EXERCISE OBJECTIVE → Would you please return the data below verbatim, without its pictures?

GIVEN DATA →
#####

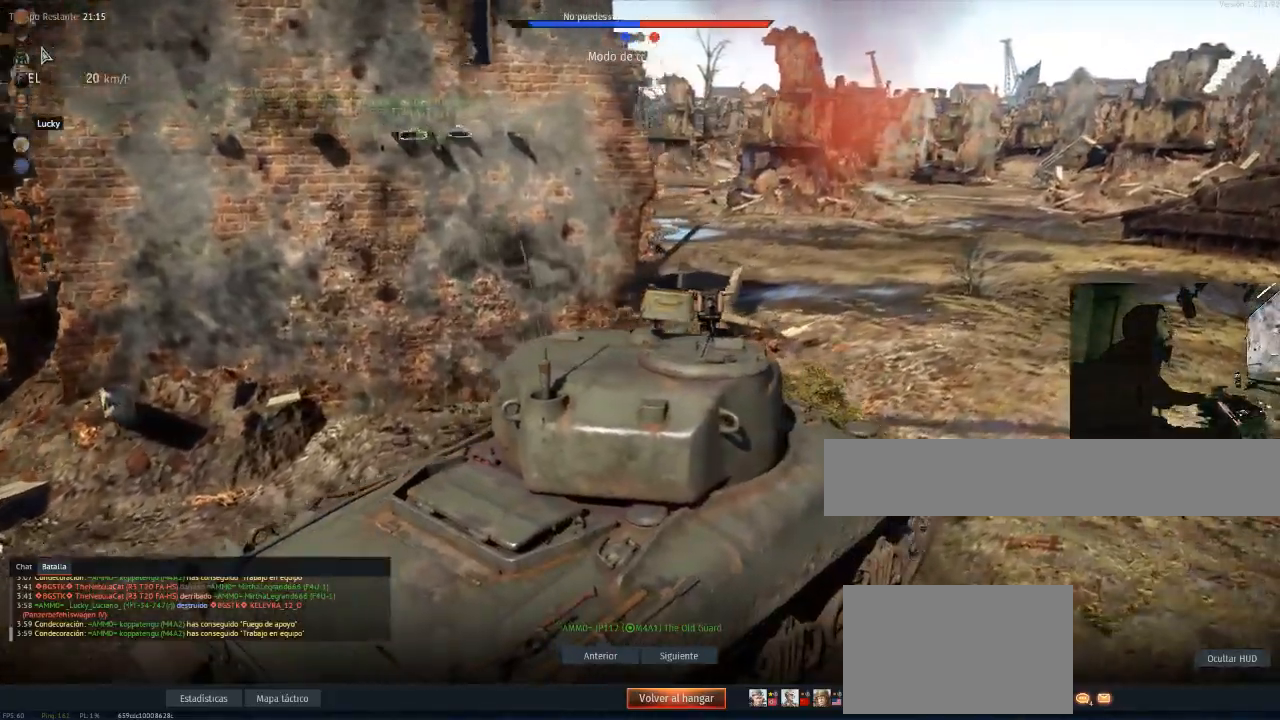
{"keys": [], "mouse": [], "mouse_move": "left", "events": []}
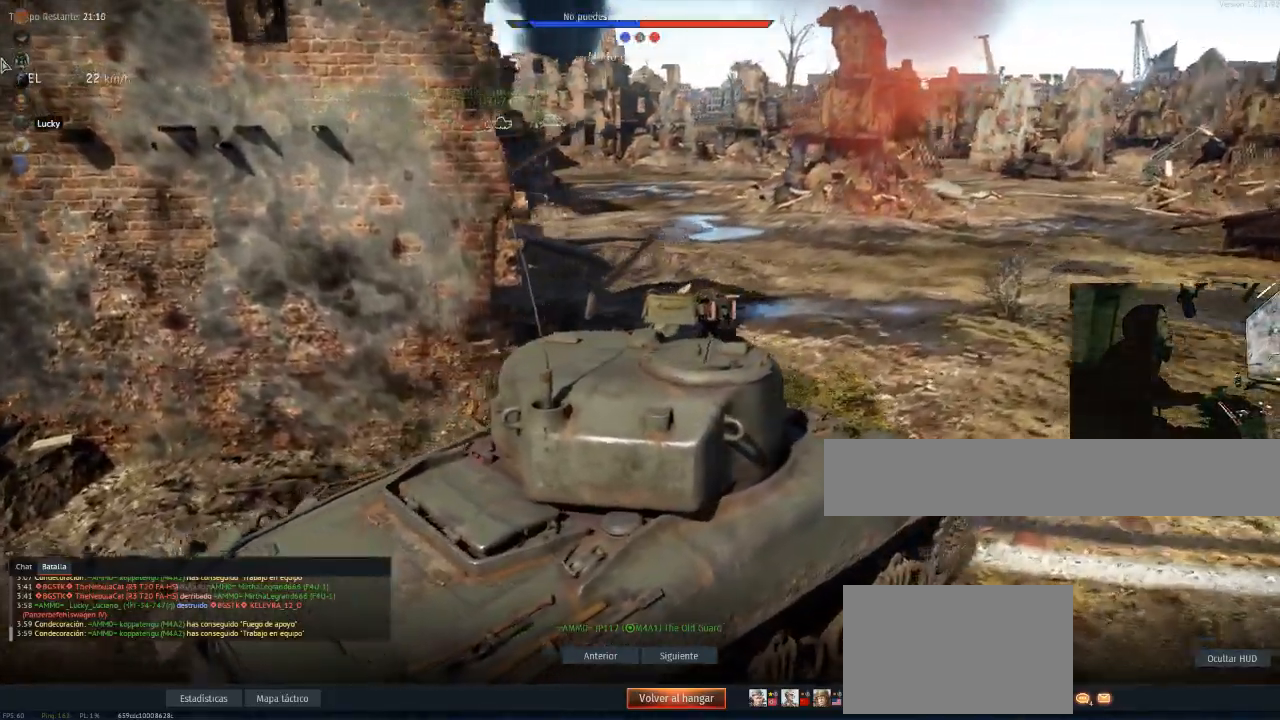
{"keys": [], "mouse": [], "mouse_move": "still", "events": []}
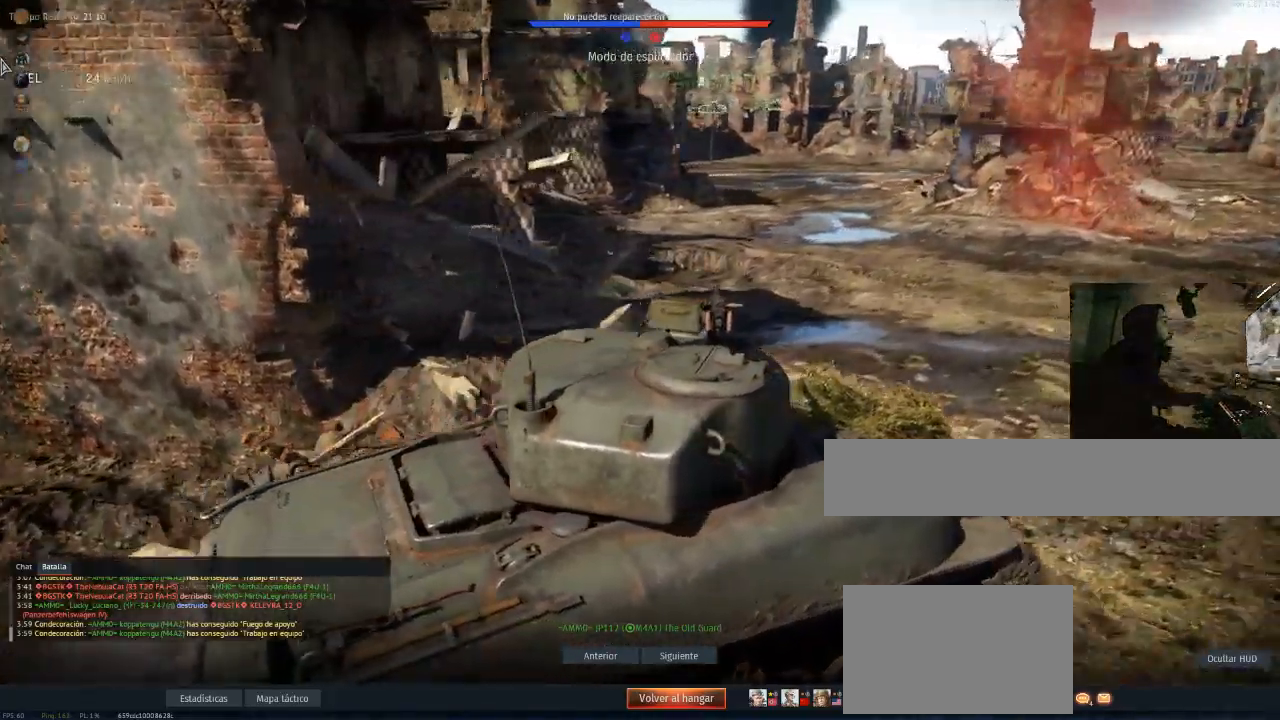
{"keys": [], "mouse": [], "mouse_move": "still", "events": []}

#####

EXERCISE SOLUTION →
{"keys": [], "mouse": [], "mouse_move": "left", "events": []}
{"keys": [], "mouse": [], "mouse_move": "still", "events": []}
{"keys": [], "mouse": [], "mouse_move": "still", "events": []}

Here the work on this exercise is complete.